One of the most common forms of cat aggression occurs between cats that live together but are separated for a short time. This type of cat attack can be emotionally upsetting to the victim cat as well as the cats' owners. In many instances, the unexpected attack results from redirected aggression when the aggressor lashes out at a surrogate target since the actual target can't be reached.
A common scenario occurs when one cat from the household goes to the groomer or veterinarian. When the cat returns home, former kitty friends either snub or outright attack the treated feline. It almost appears that the cats don't recognize each other. This is essentially true because the cat who was absent has an altered scent that its housemates don't recognize.
Confident kitties usually work out their shortsightedness in time. But you can speed up the process, and prevent worsening of feline relationships.
Consider Scent Communication Rules
Cats communicate with vocal, visual, and scent cues, and each cat's unique scent serves as an identification tag to other felines. When they sleep together, groom each other, or simply rub against one another in passing, cats share scent. Think of this communal scent as a system that identifies them as belonging to the same family.
When a cat visits the veterinarian, it smells weird upon its return. It's been handled by strangers, perhaps bathed or treated with medicines that smell funny, and may even be ill and smell unhealthy. The other cats don't readily recognize these new scents and may react as if an interloper is invading their turf.
When the household cats greet the returning cat with hisses, it naturally gets its back up and acts defensive, too. This situation can escalate beyond the posturing, particularly if the ill cat continues to make trips to and from the vet clinic.

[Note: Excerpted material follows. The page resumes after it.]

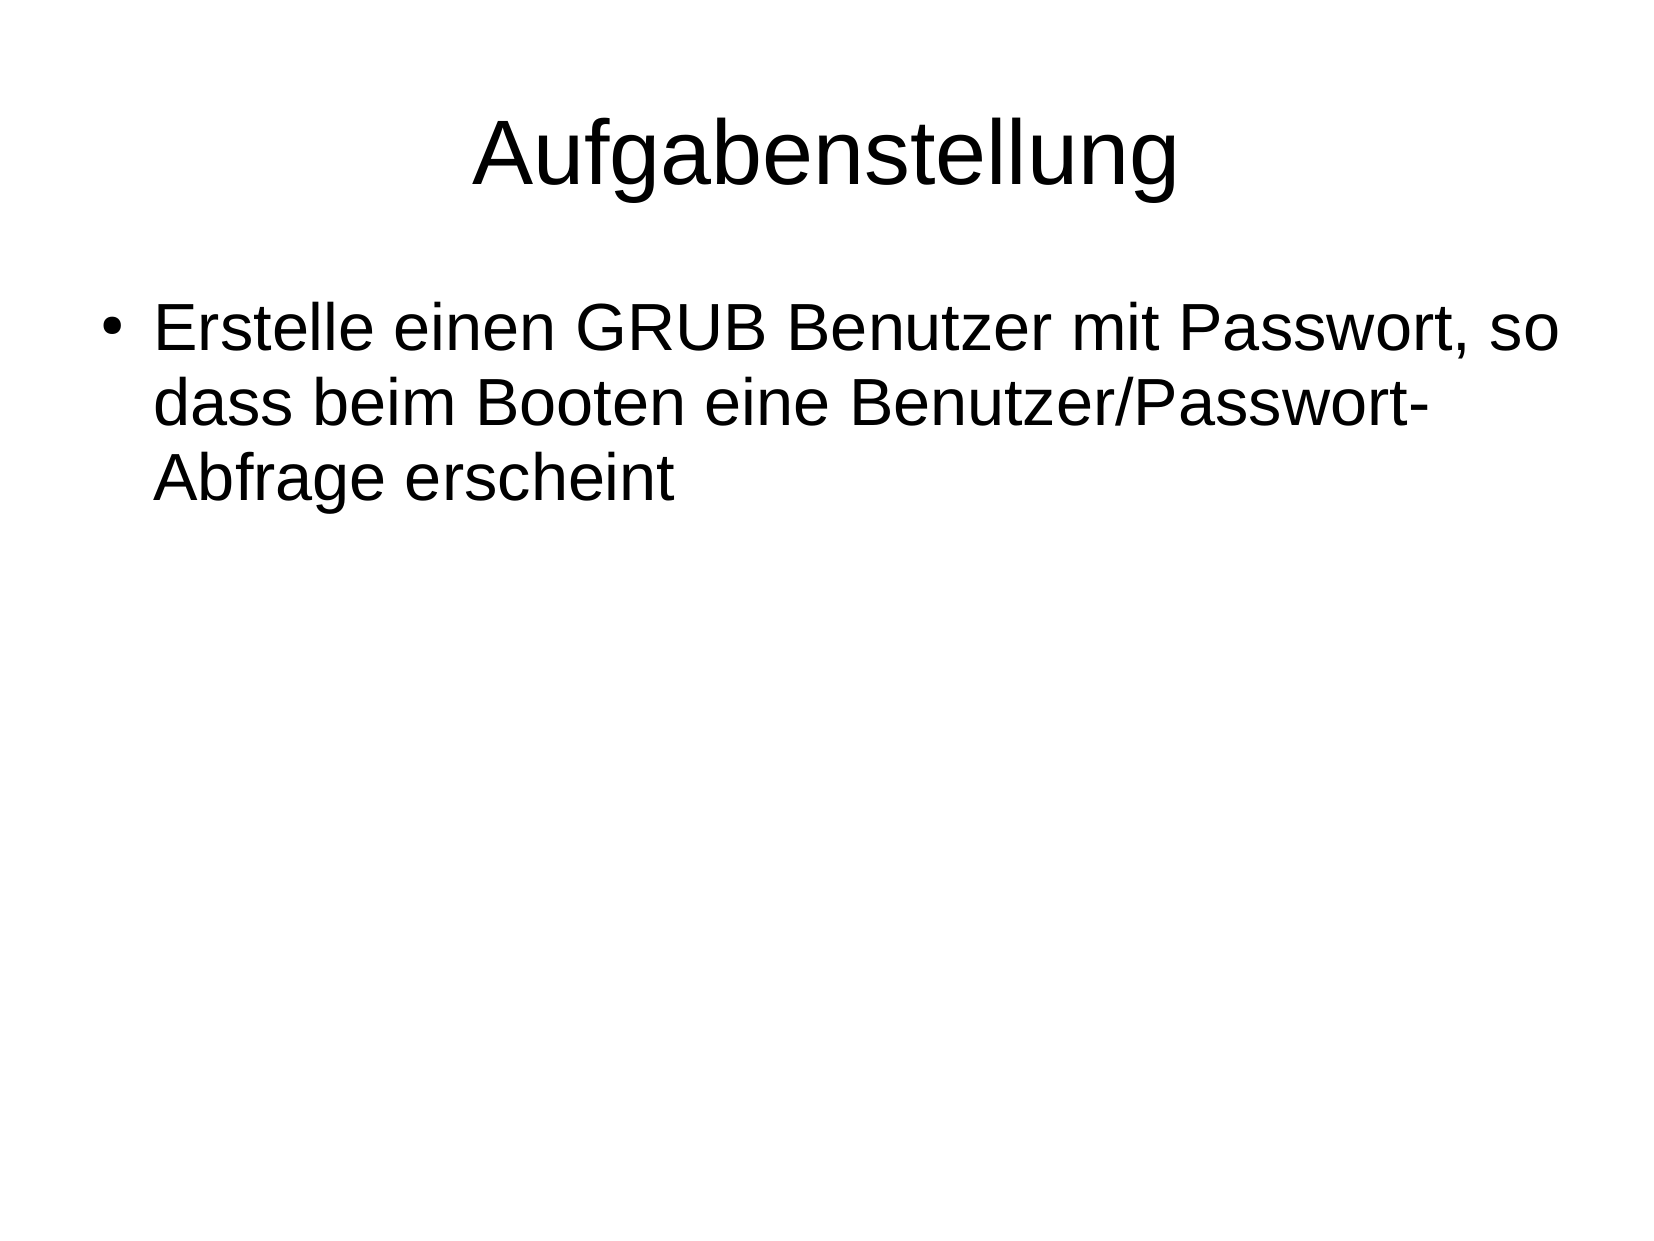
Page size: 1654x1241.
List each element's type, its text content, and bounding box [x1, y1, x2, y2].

list Erstelle einen GRUB Benutzer mit Passwort, so dass beim Booten eine Benutzer/Passwort-Abfrage erscheint [82, 290, 1571, 1010]
title Aufgabenstellung [82, 49, 1571, 257]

Schedule Cats at the Vet Together
Try to schedule routine veterinary visits for your cats at the same time. That way, they all smell similarly after being handled by clinic staff and are less likely to attack each other when they return home
Keep a Sick Cat Separated
When a cat is ill, its body chemistry can make it smell different and other cats often change their behavior toward it even before the vet visit. Segregate an ill cat from the others, especially if they're treating it poorly. Cat-bashing just raises the stress levels of all involved, and the longer it goes on, the more time it will take to reverse.
Plan to segregate the cat returning from the vet in a room alone for at least half a day. That gives it time to self-groom and remove all the icky clinic smell from its fur, which is so offensive to its cat buddies. It also allows the treated cat time to decompress from the stress of the vet visit so it's less on the defensive.
Redistribute the Communal Cat Scent
Use a hand towel to pet the other household cats. Pay particular attention to the best-friend cat, rubbing the towel against its cheeks. This gathers the best-friend cat's signature scent, which can then be rubbed over the vet-visit cat to help re-establish communal family scent.
For some situations, it may be helpful to scent all the cats with a strong-smelling pleasant odor that not only makes them smell alike but also distracts them from cat-bashing. For instance, rub your hands with the water from canned tuna, and stroke the back of each cat. That should encourage them to self-groom and potentially groom each other-creating a renewal of the family scent.
Problems and Proofing Behavior
Monitor the first several hours of the cats' interaction, and segregate the treated cat immediately should there be a cat-bashing/hissy incident. There's little point in reprimanding any of the cats for fighting; they're likely to become more confused than they already are.
All the cats may be more willing to become reacquainted after a cooling off period. Don't rush to re-integrate the sick cat to the rest of the pack. It may need extra time to get over the trauma of the vet visit, and there's no urgent need to thrust it back with the rest right away.